Masyarakat Harus Pahami Tindakan Penistaan Agama

Kasus penistaan terhadap keyakinan, khususnya agama Islam kembali terjadi terkait munculnya sandal buatan pabrik lokal di Gresik, Jawa Timur, yang bertuliskan lafaz Allah. Direktur The Community Of Ideological Islamic Analyst (CIIA) Harits Abu Ulya menegaskan agar masyarakat lebih memahami bentuk-bentuk penistaan terhadap agama.

Menurutnya, kasus ini adalah kasus yang sangat sensitif, jika umat Islam memiliki kesadaran yang cukup.

“Jadi, dalam kasus sandal berlafaz Allah ini para buruh yang notabene mayoritas Muslim harus segera melaporkan. Atau, minimal menegur di level pengambil kebijakan di pabrik tersebut, //owner// produk,” tuturnya kepada Republika, Jumat (16/10).

Hal ini, menurut dia, merupakan bentuk amar makruf nahi munkar. Jika seorang Muslim melihat pelanggaran yang nyata maka dengan tegas dia akan menasihati dan menegurnya. Demikian pula pada kasus ini, jika masyarakat sadar bahwa tindakan tersebut merupakan tindakan penistaan maka seharusnya masyarakat segera mengambil tindakan.

Menurut dia, dalam kasus ini terdapat hukum Islam yang mengatur di dalamnya. Lafaz Allah atau lafaz suci lain yang terdapat tidak pada tempatnya, menurutnya, dalam perspektif Islam tidak layak untuk dikonsumsi atau dipakai. ”Dalam hal ini, tidak ada ikhtilaf. iIni adalah sesuatu yang sudah disepakati ulama (mujma’) bahwa tidak boleh seorang Muslim melecehkan simbol-simbol agama.”
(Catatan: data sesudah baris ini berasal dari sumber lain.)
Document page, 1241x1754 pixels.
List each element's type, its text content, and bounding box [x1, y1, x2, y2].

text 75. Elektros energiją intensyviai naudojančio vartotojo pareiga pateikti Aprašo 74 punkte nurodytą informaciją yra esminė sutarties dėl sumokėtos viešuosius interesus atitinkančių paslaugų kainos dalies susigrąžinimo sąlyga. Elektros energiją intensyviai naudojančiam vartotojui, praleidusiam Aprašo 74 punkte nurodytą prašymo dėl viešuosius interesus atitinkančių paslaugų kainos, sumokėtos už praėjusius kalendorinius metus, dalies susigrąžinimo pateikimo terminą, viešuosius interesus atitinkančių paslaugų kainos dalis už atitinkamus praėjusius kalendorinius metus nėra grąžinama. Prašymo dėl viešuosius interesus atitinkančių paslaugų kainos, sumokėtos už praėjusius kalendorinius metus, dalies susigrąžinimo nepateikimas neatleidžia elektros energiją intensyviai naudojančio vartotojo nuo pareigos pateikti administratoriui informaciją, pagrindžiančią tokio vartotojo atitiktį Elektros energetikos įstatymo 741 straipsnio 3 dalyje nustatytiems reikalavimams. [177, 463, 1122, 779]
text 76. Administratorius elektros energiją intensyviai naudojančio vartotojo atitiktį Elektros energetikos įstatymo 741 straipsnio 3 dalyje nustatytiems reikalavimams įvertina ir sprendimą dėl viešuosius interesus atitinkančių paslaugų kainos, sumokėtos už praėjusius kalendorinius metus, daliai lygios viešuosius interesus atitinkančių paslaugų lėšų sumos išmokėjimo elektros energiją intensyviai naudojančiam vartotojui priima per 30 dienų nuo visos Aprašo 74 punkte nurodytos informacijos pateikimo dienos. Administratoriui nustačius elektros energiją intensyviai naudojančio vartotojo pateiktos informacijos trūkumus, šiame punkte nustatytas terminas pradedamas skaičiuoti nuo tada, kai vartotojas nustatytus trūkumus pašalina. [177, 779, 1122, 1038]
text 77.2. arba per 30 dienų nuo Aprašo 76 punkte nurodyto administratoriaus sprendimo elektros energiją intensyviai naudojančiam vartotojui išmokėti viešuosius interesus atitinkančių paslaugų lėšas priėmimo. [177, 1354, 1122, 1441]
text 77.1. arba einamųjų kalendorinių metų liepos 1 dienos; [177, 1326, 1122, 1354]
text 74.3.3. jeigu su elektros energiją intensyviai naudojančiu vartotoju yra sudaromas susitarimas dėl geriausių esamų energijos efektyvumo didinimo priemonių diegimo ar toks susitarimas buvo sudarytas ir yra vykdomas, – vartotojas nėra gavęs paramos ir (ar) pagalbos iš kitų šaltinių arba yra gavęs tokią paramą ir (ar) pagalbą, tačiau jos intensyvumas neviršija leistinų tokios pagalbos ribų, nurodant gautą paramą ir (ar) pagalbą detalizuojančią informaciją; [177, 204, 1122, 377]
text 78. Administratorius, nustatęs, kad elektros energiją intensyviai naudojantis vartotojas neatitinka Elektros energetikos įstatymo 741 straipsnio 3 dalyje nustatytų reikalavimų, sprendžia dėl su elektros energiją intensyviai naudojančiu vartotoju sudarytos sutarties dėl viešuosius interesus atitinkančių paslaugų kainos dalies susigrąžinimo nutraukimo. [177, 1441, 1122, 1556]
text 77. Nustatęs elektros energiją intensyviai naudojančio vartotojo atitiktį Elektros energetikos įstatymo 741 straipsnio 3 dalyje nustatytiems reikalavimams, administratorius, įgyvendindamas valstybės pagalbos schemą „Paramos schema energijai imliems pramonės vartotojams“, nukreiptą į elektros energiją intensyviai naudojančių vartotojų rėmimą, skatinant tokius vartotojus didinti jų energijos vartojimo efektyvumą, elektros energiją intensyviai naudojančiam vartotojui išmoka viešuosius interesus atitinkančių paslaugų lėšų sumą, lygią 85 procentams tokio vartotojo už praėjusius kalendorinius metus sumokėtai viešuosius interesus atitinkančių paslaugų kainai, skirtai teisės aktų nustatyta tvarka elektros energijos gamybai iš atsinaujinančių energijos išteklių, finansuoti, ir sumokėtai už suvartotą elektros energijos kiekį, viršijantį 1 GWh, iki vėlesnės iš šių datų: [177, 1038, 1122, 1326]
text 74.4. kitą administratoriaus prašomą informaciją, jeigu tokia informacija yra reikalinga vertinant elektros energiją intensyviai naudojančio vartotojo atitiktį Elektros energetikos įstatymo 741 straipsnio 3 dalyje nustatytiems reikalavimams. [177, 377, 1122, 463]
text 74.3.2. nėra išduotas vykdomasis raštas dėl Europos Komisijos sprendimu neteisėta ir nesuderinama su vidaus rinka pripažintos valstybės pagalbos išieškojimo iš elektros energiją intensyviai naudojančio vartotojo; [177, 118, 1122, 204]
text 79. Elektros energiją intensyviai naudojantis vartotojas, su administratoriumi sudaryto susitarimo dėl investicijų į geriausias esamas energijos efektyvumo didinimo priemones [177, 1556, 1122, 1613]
Di luar itu, kasus ini adalah masalah hukum, tidak hanya cukup disampaikan saja. Tapi, juga dilaporkan ke pihak yang berwenang atau yang bisa mengadvokasi untuk masalah ini, sehingga bisa dihentikan.

“Sekali lagi, semua itu dapat terlaksana jika masyarakat memiliki pemahaman dan kesadaran bahwa hal ini merupakan sebuah penistaan yang nyata terhadap keyakinan mereka,” katanya.